Cigarettes & Imaginary Adulthood….#42 (the 50’s)

Pack of Camels from the vending machine

The only thoughts the young man had about smoking involved the scent of pipe tobacco.  Gary noticed the different aromas ebbing from the various brands of tobacco and found some were very pleasing.   He was vigil to media’s introduction of the stereotype pipe smoker, one sitting in a book filled library, attired in a smoking jacket, a tabled beverage and a distinguished pipe in hand.    He harbored no motivation or ambience  towards smoking,  but this presentation left unanswered questions.  His dad smoked but it didn’t register as consequence,  it was accepted as common practice.

The ad reads “Just what the Doctor ordered”

The ninth grader was somewhat surprised, it was unexpected, having frequented Dale Spady’s house after school no longer saddled with a paper route, their normal routine being to discern the afternoon antics of  The Ernie Kovacs Show television show.  Dale nonchalantly producing a pack cigarettes and offering him one,  stating it was the brand his Mother smoked.  Gary noticing it was a pack of L&M’s,  a relatively new filter brand, his dad strictly a Lucky Strike man.  Gary’s first inclination was to decline, but that didn’t resonate, it wasn’t peer pressure that influencing his decision,  it was the invitation and it was Dale.   He realized smoking was a common desire upheld by a diversity of people and now an opportunity presented itself to cross the deduction threshold and find the reason why.

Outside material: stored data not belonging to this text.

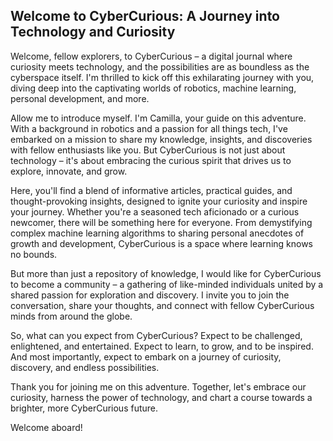 ## Welcome to CyberCurious: A Journey into Technology and Curiosity

Welcome, fellow explorers, to CyberCurious – a digital journal where curiosity meets technology, and the possibilities are as boundless as the cyberspace itself. I'm thrilled to kick off this exhilarating journey with you, diving deep into the captivating worlds of robotics, machine learning, personal development, and more.

Allow me to introduce myself. I'm Camilla, your guide on this adventure. With a background in robotics and a passion for all things tech, I've embarked on a mission to share my knowledge, insights, and discoveries with fellow enthusiasts like you. But CyberCurious is not just about technology – it's about embracing the curious spirit that drives us to explore, innovate, and grow.

Here, you'll find a blend of informative articles, practical guides, and thought-provoking insights, designed to ignite your curiosity and inspire your journey. Whether you're a seasoned tech aficionado or a curious newcomer, there will be something here for everyone. From demystifying complex machine learning algorithms to sharing personal anecdotes of growth and development, CyberCurious is a space where learning knows no bounds.

But more than just a repository of knowledge, I would like for CyberCurious to become a community – a gathering of like-minded individuals united by a shared passion for exploration and discovery. I invite you to join the conversation, share your thoughts, and connect with fellow CyberCurious minds from around the globe.

So, what can you expect from CyberCurious? Expect to be challenged, enlightened, and entertained. Expect to learn, to grow, and to be inspired. And most importantly, expect to embark on a journey of curiosity, discovery, and endless possibilities.

Thank you for joining me on this adventure. Together, let's embrace our curiosity, harness the power of technology, and chart a course towards a brighter, more CyberCurious future.

Welcome aboard!
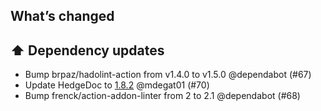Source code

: ## What’s changed
## ⬆️ Dependency updates

- Bump brpaz/hadolint-action from v1.4.0 to v1.5.0 @dependabot (#67)
- Update HedgeDoc to [1.8.2](https://github.com/hedgedoc/hedgedoc/releases/tag/1.8.2) @mdegat01 (#70)
- Bump frenck/action-addon-linter from 2 to 2.1 @dependabot (#68)
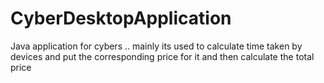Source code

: # CyberDesktopApplication
Java application for cybers .. mainly its used to calculate time taken by devices and put the corresponding price for it and then calculate the total price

A first cigarette was experienced, the teenager concluding that it wasn’t mitigating,  holding it, bringing it to your lips, furrowing  your brow and inhaling slowly but halting the smoke before it enters the lungs, then enacting the challenge, like making that first dive off a diving board into cold water, the smoke clouded breath entering briefly before being expelled.  He had envisioned scenes many time on  the giant screen where a cigarette set the tone for an event or accented a situation, but standing mimicking these actions didn’t seem to embossed an endowed sense of attainment, but briefly gave an imaginary perception of a giant step in the direction of adulthood.

Machine price $.23 cents - two cents change in the pack

Machine price $.23 cents – two cents change in the pack

bond street

He purchased his first pack of cigarettes from Ed’s Signal Station on Mountain Blvd.   The pack of Camels costing 23 cents from the vending machine and with a quarter deposited,  the change of two cents was returned enclosed in the cellophane on the side of the pack.  As a novice smoker, unlike Dale who surreptitiously borrowed mom’s cigarettes, deciding he would never smoke the same brand as his dad not that it would happen but just incase an accusation of ownership is made.  Gary understood the ramifications of smoking and was cognizant to where and when he would indulge, establishing a protocol,  not to secrete his newly found exponent,  but at the same time not to openly publish it either.

A first but not a last.

A brief attempt to keep his indulgence somewhat secluded was short-lived, but to no avail, his mother taking him aside and being forthright, that if he was going to smoke, at least smoke something aromatic.  Gary discovering his Mom, a non smoker, likened the fragrance of pipe tobacco and with this response, the door to smoking was opened at home, but limited to a pipe.  The youth entering a variety filled world of pipe tobaccos, starting with the most popular, Prince Albert in a can, but after sampling many brands, experiencing the different aromas, taste or how hot, he settled on Bond Street, a Philip Morris product.  He concluded that at no time would smoking have any priority and would remain recreational and for now his cigarette smoking was a private event with the exception of  Dale as none of his other friends smoked.  Gary reasoned, at his age abiding and smoking around others could be misinterpreted and divisional especially by adults, but with like-minded companions it was a time for lighter conversion and procrastination, finding even smoking alone was a meaningful time-out call for one to gather thoughts in the game of life.